A method of point cloud registration based on the shape characteristics of canopy gaps was proposed in this paper, and automatic registration of TLS and ALS point cloud data was conducted using the selected four plots with different complexity levels of stand structures and conditions. The proposed method was compared with the method of fusing point clouds by crown feature points.

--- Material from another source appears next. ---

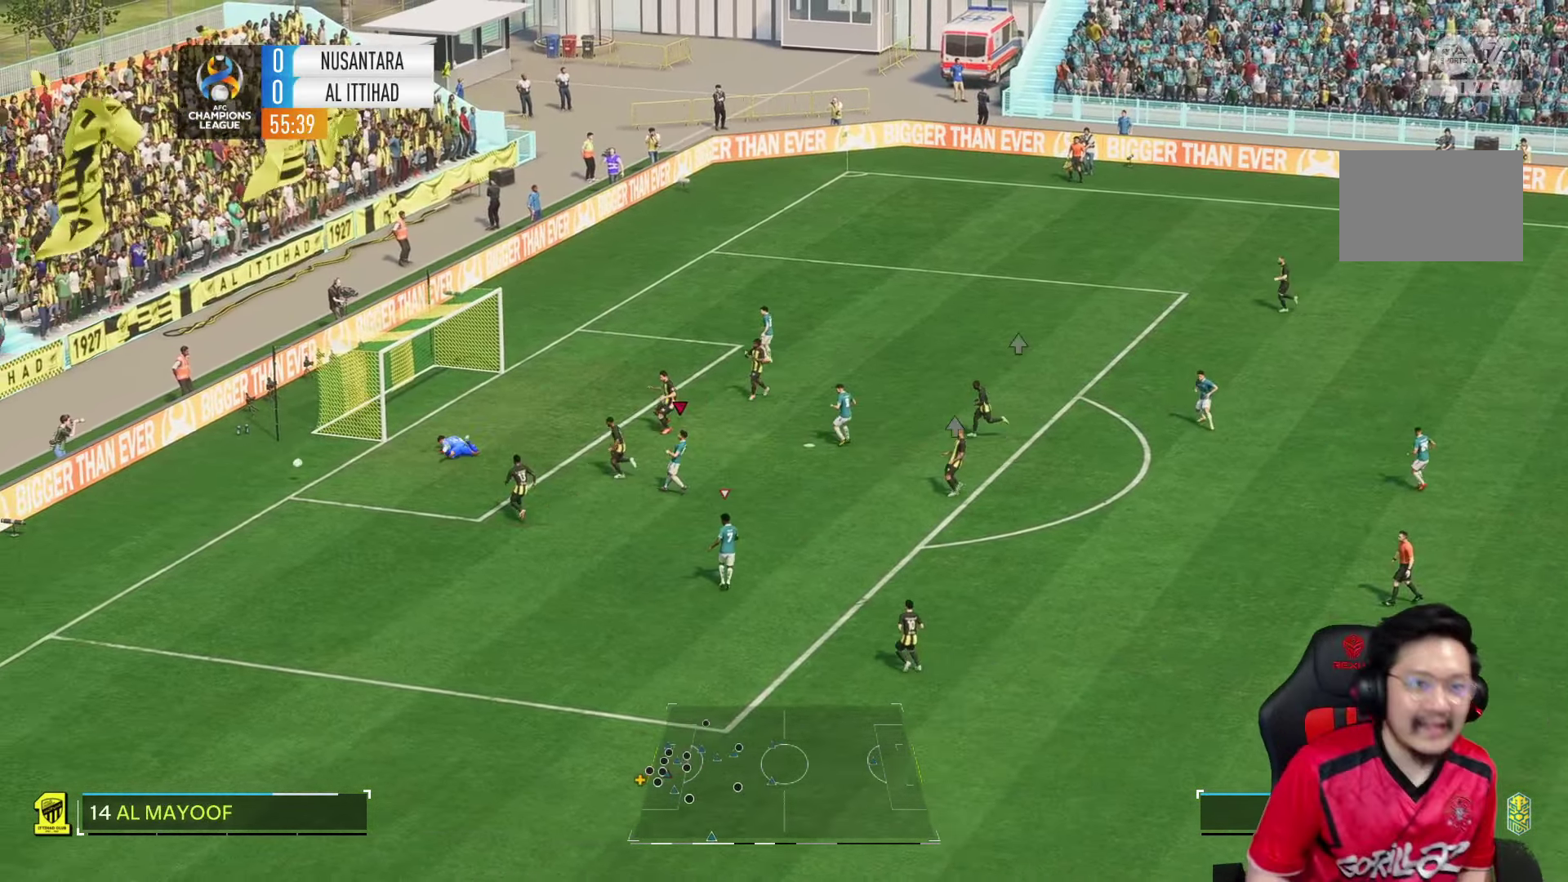
{"buttons": [], "left_stick": "center", "right_stick": "center", "events": []}
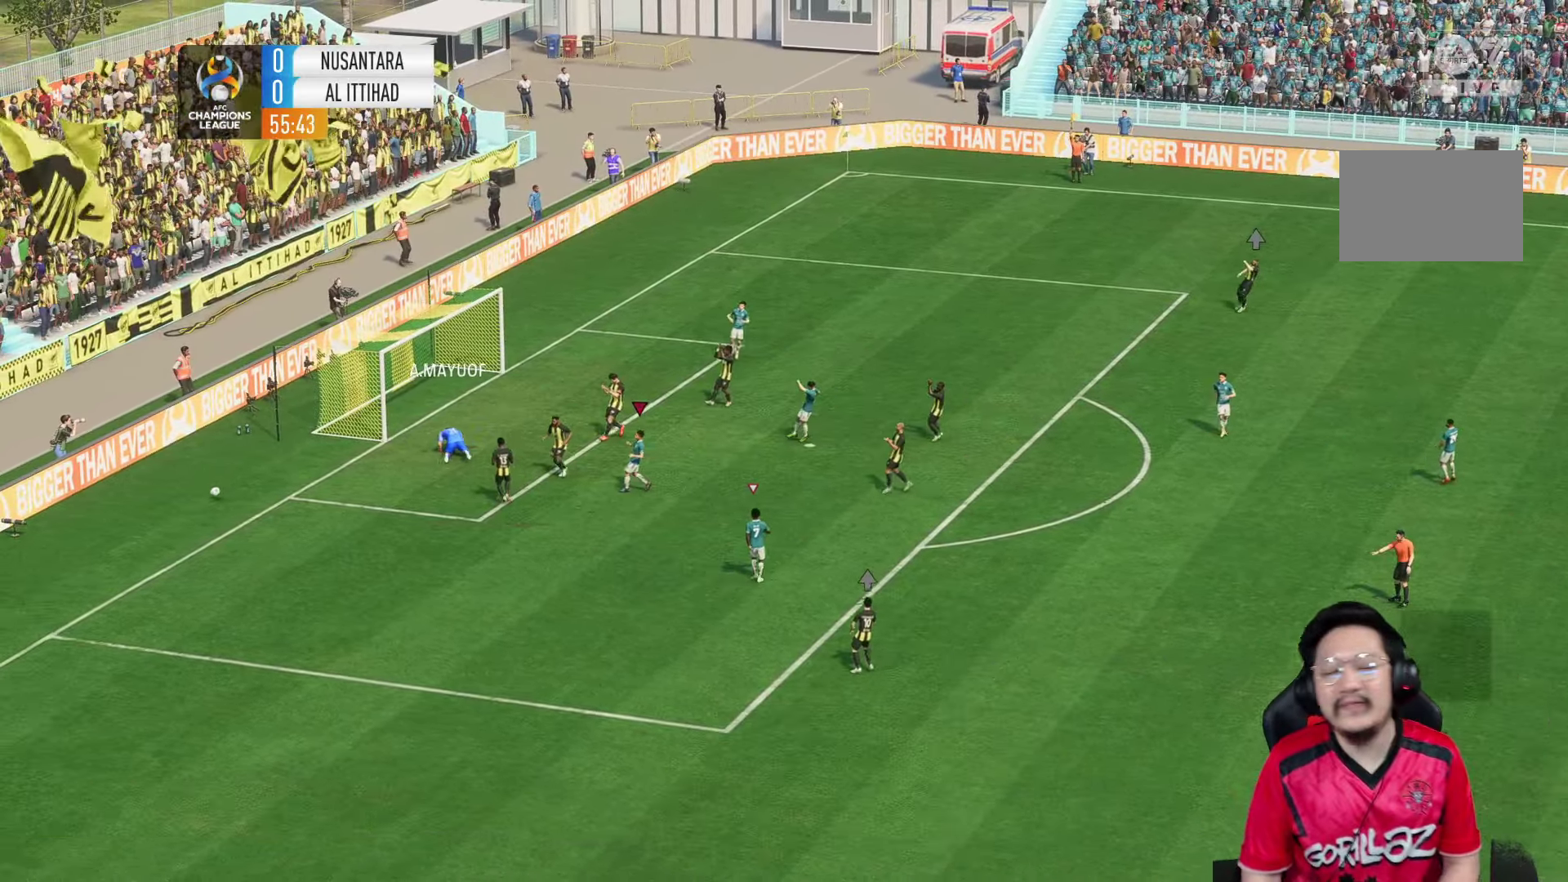
{"buttons": [], "left_stick": "center", "right_stick": "center", "events": []}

The following conclusions can be drawn: (1) the canopy gap shape-based method proposed in this study performed better for fusing TLS and ALS point cloud data than the existing crown feature-based method; and (2) fusing ALS and TLS point clouds improved the estimation accuracy of tree height in terms of the R² and rRMSE values between the estimated and observed values compared with using TLS point cloud data alone. The accuracy improvement became more significant as the stand structures and conditions became more complex. In conclusion, the method of point cloud registration enhances the efficiency and automation of feature point extraction and registration accuracy, which is beneficial for better quantification of forest structure and monitoring and researching forest ecosystems.